Pauline is not rare. O'Sullivan says that as many as a 'third of people seen in an average general neurology clinic have symptoms that cannot be explained by medical tests or examinations. In those people, an emotional cause is often suspected.' We know our minds create involuntary physical responses, such as blushing or crying (O'Sullivan does not mention some of our more indelicate parasympathetic responses), yet we resist the idea that illness could have a mental cause. We tend to believe that if the mind is involved we are either conscious of it, in which case we are con-artists and malingerers, or unconscious, in which case we are mad.

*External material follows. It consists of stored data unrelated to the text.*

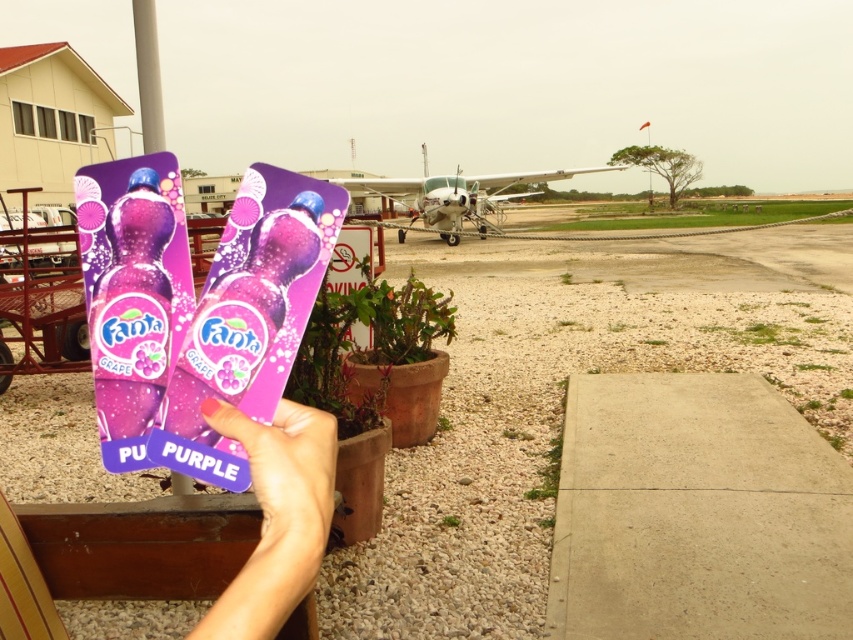
You are a delivery drone operator. Your drone is about to deliver a package to the purple matte card at lower left. The drone needs to hover at least 18 inches away from the delivery location to avoid obstacles. Can the drone safely hover at the required distance?

The distance of purple matte card at lower left from camera is 18.92 inches, so yes, the drone can safely hover at the required distance since it is slightly more than 18 inches away.

Based on the photo, you are a delivery person holding two packages of Fanta grape soda. You notice a purple matte card at lower left and a metallic silver airplane at center in your line of sight. Which object is closer to your left hand?

The purple matte card at lower left is positioned on the left side of metallic silver airplane at center, so it is closer to your left hand.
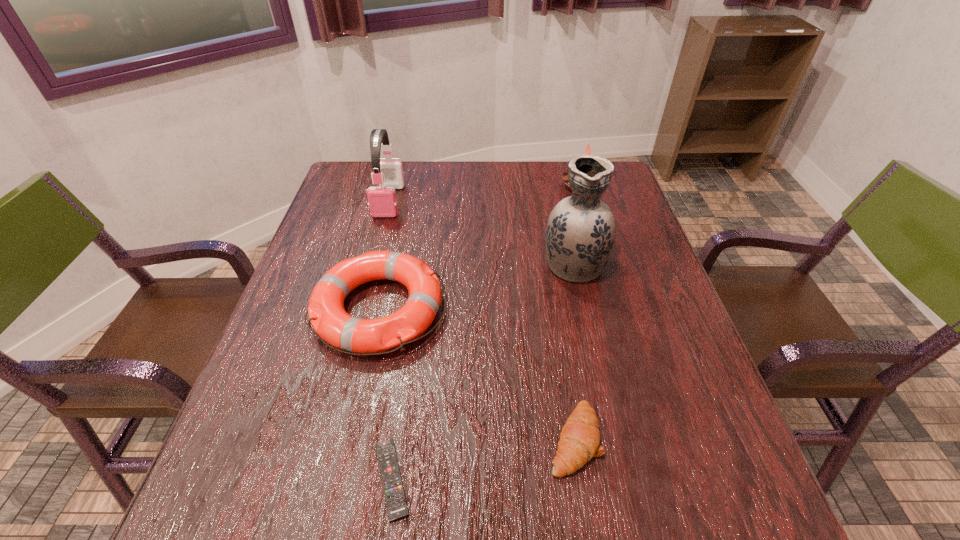
This screenshot has height=540, width=960. I want to click on free spot between the tallest object and the earphone, so click(481, 232).

Where is `vacant space that's between the second tallest object and the third tallest object`? vacant space that's between the second tallest object and the third tallest object is located at coordinates (485, 193).

You are a GUI agent. You are given a task and a screenshot of the screen. Output one action in this format:
    pyautogui.click(x=<x>, y=<y>)
    Task: Click on the free space between the third tallest object and the life buoy
    The width and height of the screenshot is (960, 540).
    Given the screenshot: What is the action you would take?
    pyautogui.click(x=481, y=247)

Where is `vacant area that lies between the crescent roll and the shortest object`? The width and height of the screenshot is (960, 540). vacant area that lies between the crescent roll and the shortest object is located at coordinates (483, 459).

Where is `free area in between the fourth tallest object and the remote control`? This screenshot has height=540, width=960. free area in between the fourth tallest object and the remote control is located at coordinates (386, 394).

Where is `vacant region between the life buoy and the vase`? This screenshot has height=540, width=960. vacant region between the life buoy and the vase is located at coordinates (476, 286).

Where is `unoccupied area between the vase and the shortest object`? The width and height of the screenshot is (960, 540). unoccupied area between the vase and the shortest object is located at coordinates (483, 371).

Identify which object is located as the fourth nearest to the remote control. Please provide its 2D coordinates. Your answer should be formatted as a tuple, i.e. [(x, y)], where the tuple contains the x and y coordinates of a point satisfying the conditions above.

[(382, 201)]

But O'Sullivan says that the proportion of her patients who are dissimulators - who are 'putting it on' - is small. Instead, she thinks that, for various reasons, our minds can express distress, without our being conscious of it, through our bodies. If we cannot recognise this possibility, then we cannot deal with it and so are fated, instead, to undergo pointless operations, to take possibly harmful drugs and - almost invariably - to fail.

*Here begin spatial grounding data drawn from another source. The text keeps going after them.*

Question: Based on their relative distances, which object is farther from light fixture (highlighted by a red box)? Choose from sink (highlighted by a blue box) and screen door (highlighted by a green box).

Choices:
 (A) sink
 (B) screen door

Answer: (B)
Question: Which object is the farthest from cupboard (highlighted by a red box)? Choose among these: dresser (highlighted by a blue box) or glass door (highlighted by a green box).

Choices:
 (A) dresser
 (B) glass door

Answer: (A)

As she points out, the association of the subconscious with physical illness is not new. In the late 19th and early 20th-centuries, pioneer neurologists, like Jean-Martin Charcot, psychologists, like Pierre Janet, and psychotherapists, like Sigmund Freud, studied and theorised about how the unconscious mind works. And one, very general, conclusion was that illness could be a drastic 'way out' or diversion from underlying mental distress that the patient could not confront.
However, O'Sullivan adds another kind of possibility. She notes that something like 70 per cent of patients who present with inexplicable conditions are female. Why is this? She speculates that because women are more likely to suffer traumatic sexual abuse, perhaps then physical illness is some sort of response to that. But she also wonders whether we aren't immensely vulnerable to our own suggestibility. I feel a twinge in my back. I might take no notice of it, or I might look it up online. If I do the latter, perhaps I notice another associated pain which I also half think I had. And so on.
The fact is, as O'Sullivan admits in this honest, fascinating and necessary book, that we just do not know. Perhaps, one day, with the advance of neuroscience, we will. And perhaps we won't. But, at the very least, we should keep an open mind.